Tassa di soggiorno: cos’è e quando non si paga

L'imposta è stata introdotta nelle principali città turistiche di tutto il mondo, ma in Italia si paga di più

Foto di QuiFinanza

QuiFinanza

Redazione

QuiFinanza, il canale verticale di Italiaonline dedicato al mondo dell’economia e della finanza: il sito di riferimento e di approfondimento per risparmiatori, professionisti e PMI.

Chi è abituato a viaggiare conosce la tassa di soggiorno, i viaggiatori meno assidui si sono imbattuti in questa tariffa suppletiva al costo delle stanze da corrispondere al momento dell’arrivo – o della partenza – in alberghi e strutture ricettive. L’imposta di soggiorno è un contributo fisso, il cui costo varia da città a città, che gli albergatori richiedono a turisti e viaggiatori ospitati nelle strutture.

Si tratta di un’imposta che ogni ospite deve corrispondere per ogni notte trascorsa in alberghi, bed and breakfast, ostelli e campeggi delle principali città non solo dell’Italia, ma anche del resto del mondo.

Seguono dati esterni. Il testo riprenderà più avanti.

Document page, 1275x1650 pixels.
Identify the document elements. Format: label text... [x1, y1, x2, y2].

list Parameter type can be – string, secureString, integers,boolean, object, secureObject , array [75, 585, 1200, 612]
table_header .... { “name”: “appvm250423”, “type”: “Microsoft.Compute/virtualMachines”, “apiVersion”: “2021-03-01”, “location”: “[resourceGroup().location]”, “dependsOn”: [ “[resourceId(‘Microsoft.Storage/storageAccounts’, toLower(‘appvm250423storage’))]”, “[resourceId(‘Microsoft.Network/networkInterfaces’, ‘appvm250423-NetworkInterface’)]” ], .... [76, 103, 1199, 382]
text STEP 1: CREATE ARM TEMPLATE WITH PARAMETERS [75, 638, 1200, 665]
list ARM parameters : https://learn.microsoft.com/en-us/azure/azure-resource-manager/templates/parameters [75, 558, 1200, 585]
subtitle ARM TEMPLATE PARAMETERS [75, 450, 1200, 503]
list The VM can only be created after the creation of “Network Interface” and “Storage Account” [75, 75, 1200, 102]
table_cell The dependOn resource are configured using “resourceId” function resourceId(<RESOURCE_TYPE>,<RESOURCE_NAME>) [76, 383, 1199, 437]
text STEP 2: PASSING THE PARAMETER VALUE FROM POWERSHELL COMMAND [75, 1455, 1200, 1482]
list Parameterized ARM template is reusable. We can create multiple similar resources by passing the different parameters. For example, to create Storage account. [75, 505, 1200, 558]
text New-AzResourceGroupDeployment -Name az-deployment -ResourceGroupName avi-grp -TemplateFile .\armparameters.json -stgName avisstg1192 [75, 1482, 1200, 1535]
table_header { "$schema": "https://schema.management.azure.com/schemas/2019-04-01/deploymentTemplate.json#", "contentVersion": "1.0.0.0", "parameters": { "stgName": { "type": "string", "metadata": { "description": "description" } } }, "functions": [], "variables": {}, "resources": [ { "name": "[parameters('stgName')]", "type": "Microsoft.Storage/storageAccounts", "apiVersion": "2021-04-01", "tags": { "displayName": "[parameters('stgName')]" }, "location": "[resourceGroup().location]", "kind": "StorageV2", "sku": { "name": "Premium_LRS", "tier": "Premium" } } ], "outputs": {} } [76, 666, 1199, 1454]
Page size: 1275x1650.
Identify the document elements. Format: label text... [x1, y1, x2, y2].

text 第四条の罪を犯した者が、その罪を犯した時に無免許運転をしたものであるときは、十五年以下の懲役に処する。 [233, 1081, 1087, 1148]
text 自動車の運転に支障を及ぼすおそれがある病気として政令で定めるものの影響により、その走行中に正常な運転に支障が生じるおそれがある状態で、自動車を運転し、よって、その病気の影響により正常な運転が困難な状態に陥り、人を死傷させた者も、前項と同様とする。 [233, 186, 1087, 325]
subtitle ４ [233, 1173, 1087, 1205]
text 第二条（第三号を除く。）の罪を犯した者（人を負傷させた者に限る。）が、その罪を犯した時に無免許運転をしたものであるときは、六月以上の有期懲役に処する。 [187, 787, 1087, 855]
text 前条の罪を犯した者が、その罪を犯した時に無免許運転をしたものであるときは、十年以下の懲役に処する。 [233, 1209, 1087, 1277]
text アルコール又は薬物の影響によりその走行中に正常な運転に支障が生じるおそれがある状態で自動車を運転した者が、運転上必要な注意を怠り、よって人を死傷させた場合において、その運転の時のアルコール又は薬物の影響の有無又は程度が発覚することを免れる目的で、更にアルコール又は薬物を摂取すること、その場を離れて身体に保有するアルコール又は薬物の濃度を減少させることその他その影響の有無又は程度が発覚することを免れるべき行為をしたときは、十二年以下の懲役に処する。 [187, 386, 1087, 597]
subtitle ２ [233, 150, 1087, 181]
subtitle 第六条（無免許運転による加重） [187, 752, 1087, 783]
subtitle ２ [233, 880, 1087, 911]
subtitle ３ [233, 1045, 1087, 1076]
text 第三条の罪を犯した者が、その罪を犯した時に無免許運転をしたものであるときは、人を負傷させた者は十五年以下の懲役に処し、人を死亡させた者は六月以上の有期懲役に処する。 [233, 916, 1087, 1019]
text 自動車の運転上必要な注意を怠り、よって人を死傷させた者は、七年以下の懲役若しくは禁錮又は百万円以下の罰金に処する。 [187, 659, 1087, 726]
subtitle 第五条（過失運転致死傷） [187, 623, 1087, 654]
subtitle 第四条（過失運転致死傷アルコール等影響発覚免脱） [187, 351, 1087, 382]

Solitamente si addebita come un extra da aggiungere al costo complessivo della camera e dei servizi offerti durante il soggiorno.

Il regolamento che disciplina il pagamento della tassa di soggiorno varia a seconda delle località d’interesse artistico, culturale o turistico in cui si soggiorna. Alcuni municipi hanno infatti introdotto una tassazione fissa, altri hanno scelto di variare i costi in base alla categoria dell’alloggio e ai costi extra forniti durante il soggiorno. Turisti e viaggiatori che soggiornano nelle principali città italiane vedranno addebitarsi da 1 a 5 euro a persona per ogni giorno di pernottamento, da corrispondere in contanti o con carta di credito direttamente al gestore della struttura alberghiera previo rilascio di ricevuta o fattura in cui la tassa di soggiorno sia indicata come “operazione fuori campo Iva”.

Tale tassa non è però addebitabile a diverse categorie di viaggiatori: residenti, bambini al di sotto dei 12 anni, universitari fuori sede, disabili e accompagnatori, malati e i congiunti di chi è ricoverato in strutture sanitarie, militari e Polizia, autisti di autobus e accompagnatori turistici. L’unica categoria di struttura alberghiera che è invece impossibilitata a richiedere la tassa di soggiorno è l’ostello della gioventù.

In Italia l’imposta di soggiorno è stata immediatamente applicata dai più importanti centri turistici, consegnando il primato di nazione europea con la tassa di soggiorno più alta. Nelle altre capitali continentali, infatti, la tassa si applica aggiungendo una percentuale sul pernottamento che varia dal 5% di Amsterdam e Berlino e dai 42 centesimi all’1,5 euro di Parigi. In Italia, Roma vanta il primato delle tasse di soggiorno più salate: nella capitale è possibile pagare anche 7 euro a notte, per un periodo massimo di 10 giorni. Molto alte anche le tasse di Venezia, Firenze e Milano, mentre al Sud l’imposta è più contenuta, con l’unica eccezione di Palermo.

La tassa di soggiorno non è però stata introdotta solo in Europa. Sono tante, infatti, le nazioni che hanno sperimentato questa tassa: negli Stati Uniti, questo extra si aggiunge all’ESTA ed è quantificato in 3,5 dollari a notte a persona; in Giappone, la tassa si paga a seconda del prezzo del soggiorno, ma solo a partire da 10mila yen a notte. Le località turistiche del Marocco hanno invece imposto una tassa che oscilla tra 1 e 2.5 euro circa, con una variazione dipendente dalla tipologia dell’alloggio, mentre in Malesia non devono pagare la tassa di soggiorno i viaggiatori che pernottano in strutture con meno di 10 camere o gestite da enti religiosi o da associazioni senza scopo di lucro.